This patch adds the redundant subflows support for __mptcp_push_pending().
Use mptcp_sched_get_send() wrapper instead of mptcp_subflow_get_send()
in it.

Check the subflow scheduled flags to test which subflow or subflows are
picked by the scheduler, use them to send data.

Signed-off-by: Geliang Tang <geliang.tang@suse.com>
---
 net/mptcp/protocol.c | 96 +++++++++++++++++++++++++-------------------
 net/mptcp/protocol.h | 10 +++++
 2 files changed, 65 insertions(+), 41 deletions(-)

diff --git a/net/mptcp/protocol.c b/net/mptcp/protocol.c
index 8888de922475..be62126d7c63 100644
--- a/net/mptcp/protocol.c
+++ b/net/mptcp/protocol.c
@@ -1530,61 +1530,75 @@ void mptcp_check_and_set_pending(struct sock *sk)

Data to examine =

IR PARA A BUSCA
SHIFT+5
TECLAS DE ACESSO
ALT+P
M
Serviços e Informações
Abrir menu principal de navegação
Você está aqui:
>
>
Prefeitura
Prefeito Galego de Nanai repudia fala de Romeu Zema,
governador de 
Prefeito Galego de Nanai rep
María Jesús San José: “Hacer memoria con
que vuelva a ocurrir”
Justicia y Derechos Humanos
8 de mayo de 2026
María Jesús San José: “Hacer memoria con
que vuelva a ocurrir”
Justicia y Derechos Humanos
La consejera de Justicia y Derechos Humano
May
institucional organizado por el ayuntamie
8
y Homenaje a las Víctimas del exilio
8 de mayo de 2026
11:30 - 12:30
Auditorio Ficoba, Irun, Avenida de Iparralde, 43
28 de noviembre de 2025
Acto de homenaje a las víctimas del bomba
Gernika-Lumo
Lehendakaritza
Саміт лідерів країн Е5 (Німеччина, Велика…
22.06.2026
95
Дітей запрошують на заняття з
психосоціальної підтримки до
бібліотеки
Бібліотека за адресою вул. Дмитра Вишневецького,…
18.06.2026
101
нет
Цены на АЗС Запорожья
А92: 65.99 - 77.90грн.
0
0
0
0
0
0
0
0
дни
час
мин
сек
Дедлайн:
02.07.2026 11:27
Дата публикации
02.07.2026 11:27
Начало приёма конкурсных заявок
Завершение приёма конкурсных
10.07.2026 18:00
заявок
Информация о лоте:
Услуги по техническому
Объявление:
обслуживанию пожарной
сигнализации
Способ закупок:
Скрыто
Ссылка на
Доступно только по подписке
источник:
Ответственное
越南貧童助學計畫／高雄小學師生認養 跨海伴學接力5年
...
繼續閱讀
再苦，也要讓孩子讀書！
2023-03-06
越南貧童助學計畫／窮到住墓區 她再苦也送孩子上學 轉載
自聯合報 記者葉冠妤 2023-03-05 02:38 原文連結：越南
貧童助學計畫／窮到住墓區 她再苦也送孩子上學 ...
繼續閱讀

Problems and tasks =
1: Copy the whole patch excerpt above, keeping every character, space, and line break the same.
2: Write out the entire listing above line by line, in the same order and with no changes.

Responses for each task =
1:
This patch adds the redundant subflows support for __mptcp_push_pending().
Use mptcp_sched_get_send() wrapper instead of mptcp_subflow_get_send()
in it.

Check the subflow scheduled flags to test which subflow or subflows are
picked by the scheduler, use them to send data.

Signed-off-by: Geliang Tang <geliang.tang@suse.com>
---
 net/mptcp/protocol.c | 96 +++++++++++++++++++++++++-------------------
 net/mptcp/protocol.h | 10 +++++
 2 files changed, 65 insertions(+), 41 deletions(-)

diff --git a/net/mptcp/protocol.c b/net/mptcp/protocol.c
index 8888de922475..be62126d7c63 100644
--- a/net/mptcp/protocol.c
+++ b/net/mptcp/protocol.c
@@ -1530,61 +1530,75 @@ void mptcp_check_and_set_pending(struct sock *sk)

2:
IR PARA A BUSCA
SHIFT+5
TECLAS DE ACESSO
ALT+P
M
Serviços e Informações
Abrir menu principal de navegação
Você está aqui:
>
>
Prefeitura
Prefeito Galego de Nanai repudia fala de Romeu Zema,
governador de 
Prefeito Galego de Nanai rep
María Jesús San José: “Hacer memoria con
que vuelva a ocurrir”
Justicia y Derechos Humanos
8 de mayo de 2026
María Jesús San José: “Hacer memoria con
que vuelva a ocurrir”
Justicia y Derechos Humanos
La consejera de Justicia y Derechos Humano
May
institucional organizado por el ayuntamie
8
y Homenaje a las Víctimas del exilio
8 de mayo de 2026
11:30 - 12:30
Auditorio Ficoba, Irun, Avenida de Iparralde, 43
28 de noviembre de 2025
Acto de homenaje a las víctimas del bomba
Gernika-Lumo
Lehendakaritza
Саміт лідерів країн Е5 (Німеччина, Велика…
22.06.2026
95
Дітей запрошують на заняття з
психосоціальної підтримки до
бібліотеки
Бібліотека за адресою вул. Дмитра Вишневецького,…
18.06.2026
101
нет
Цены на АЗС Запорожья
А92: 65.99 - 77.90грн.
0
0
0
0
0
0
0
0
дни
час
мин
сек
Дедлайн:
02.07.2026 11:27
Дата публикации
02.07.2026 11:27
Начало приёма конкурсных заявок
Завершение приёма конкурсных
10.07.2026 18:00
заявок
Информация о лоте:
Услуги по техническому
Объявление:
обслуживанию пожарной
сигнализации
Способ закупок:
Скрыто
Ссылка на
Доступно только по подписке
источник:
Ответственное
越南貧童助學計畫／高雄小學師生認養 跨海伴學接力5年
...
繼續閱讀
再苦，也要讓孩子讀書！
2023-03-06
越南貧童助學計畫／窮到住墓區 她再苦也送孩子上學 轉載
自聯合報 記者葉冠妤 2023-03-05 02:38 原文連結：越南
貧童助學計畫／窮到住墓區 她再苦也送孩子上學 ...
繼續閱讀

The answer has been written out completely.